Again, not saying that this is a good solution for the home, where depth isn't a problem. But my application is rather unique, and I simply can't think of another way to solve this.
By using a dome tweeter I will lose a great deal of efficiency, reduce power handling, and increase distortion. On the upside, it's smaller, looks better, and costs less. I have a hunch that a phase plug could be built to improve the high frequency polar response. Basically get the dome to behave more like a compression driver, and less like a dome.
As I see it, a compression driver is a big dome tweeter with an extraordinarily powerful motor, and a carefully designed phase plug. Here are two compression drivers that I've used. JBL 2470 on the left, back when I was into huge horns in the car. BMS 4540ND in my hand, once I switched to Unity horns.![]()
Here's a TAD compression driver cut in half. They had this laying around their demo room when I was there, a rather amazing paperweight if you ask me. In the cross section you can see that this isn't much different than a dome tweeter, except they've added a very carefully designed phase plug in front of the diaphragm, and the dome is inverted.![]()
To give you a sense of scale, here's the compression driver that I'm using in my car, mounted on a conventional horn. (woodhorn.com btw.) You can see that the TAD absolutely dwarfs it.![]()
![]()
Here's a pic of JBL's top of the line components, which use a waveguide that looks suspiciously like an elliptical oblate spheroidal. My design would be similar to this, but using the windshield to bring the soundstage to eye level, and to extend the curve of the waveguide. (In other words, my waveguides will have a narrower coverage angle than JBL's.)
So I would end up with a waveguide that uses the oblate spheroidal curve, but with a footprint that's about 75% smaller than the waveguides I am already using. I haven't decided yet if it will be a Unity. There *is* enough room to mount a couple of midranges to extend the response. The primary goal will be to reduce the waveguides size to the smallest footprint possible, and use the existing boundaries to extend the curve.
Anyone care to comment on these plans?
I broke this off into a new thread.
http://www.diyaudio.com/forums/multi-way/158741-reducing-waveguide-size.html#post2049175
If I understand high order modes correctly, they are generated when the angle of the duct changes, generating diffraction. Due to this, dome tweeters have the potential to offer lower HOMs than compression drivers. The main problem with conventional domes is lack of a proper phase plug. So you end up with good performance over a limited bandwidth, but the top octave or two is ruined by the lack of a phase plug.

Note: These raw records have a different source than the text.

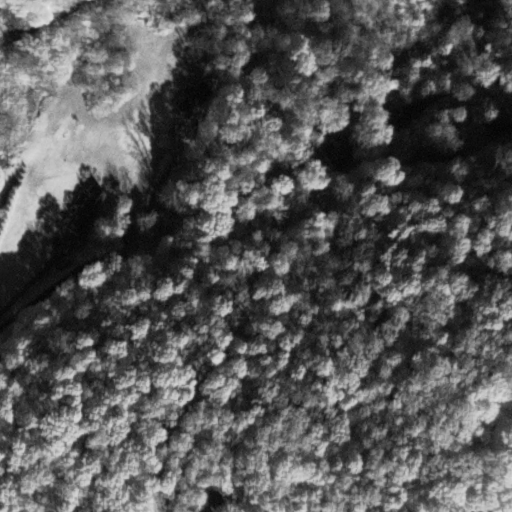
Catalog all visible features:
road: (44, 22)
building: (195, 100)
building: (502, 121)
road: (307, 128)
building: (84, 213)
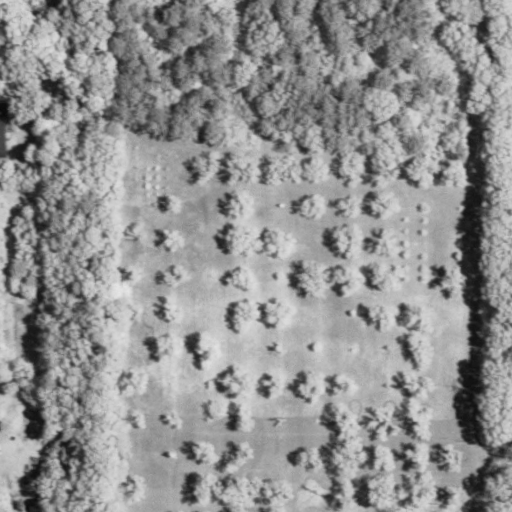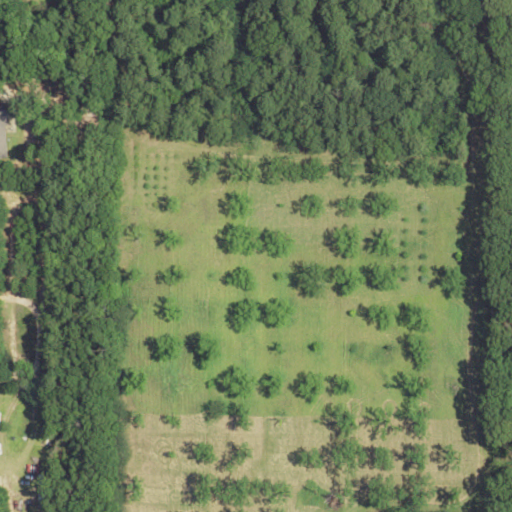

Anyways, the reason I bring this up is that I've stumbled across a compression driver which might offer the best of both worlds.
Give it a look. I'll post measurements once the waveguide's complete.
If I understand high order modes correctly, they are generated when the angle of the duct changes, generating diffraction. Due to this, dome tweeters have the potential to offer lower HOMs than compression drivers.
HOM can be generated by the source - if it doesn't generate the correct shape wavefront for the waveguide, or by the waveguide itself. A dome will generate HOM because it cannot create the flat wavefront required by the waveguide. A compression driver attempts to create a flat wavefront - to what extent it achieves this is highly variable.
Well, to bring things into perselctive, for those whom have driven a car without power steering, when the car is new, when driving down a straight road you have a good feel of control of the car; as the car ages, and hysteresis in the mechanical system increases, you start to feel you need to work harder to keep the car going straight and the steering wheel feels loose, but when you are making turns, the degredation in control is not as much as when driving straight.So you are saying that the materials transfer is not linear - i.e. that it has a different effect at low levels than at high levels? That's simply not true. It's effect is linear (up until very high SPLs) and it is the same at low levels as it is at high levels. It's a constant slight falloff with frequency - perfectly smooth - since the material is non-resonant - and easily compensated for. Quite honestly I think that its all in your head. You don't like the idea, so you hear "bad effects" even when they aren't there.
Most direct radiating drivers either decay slowly, have strong breakup modes; these do sound harsh. I think if we have some CSD plots for the first 0.5ms of various type of systems, I can explain more clearly.You have to hear it and listen for awhile. As John said, it takes some getting used to, but once you do, direct radiators are just sound harsh - what you call "detail". They get on my nerves after a short time (maybe thats what Songsc calls "seductive").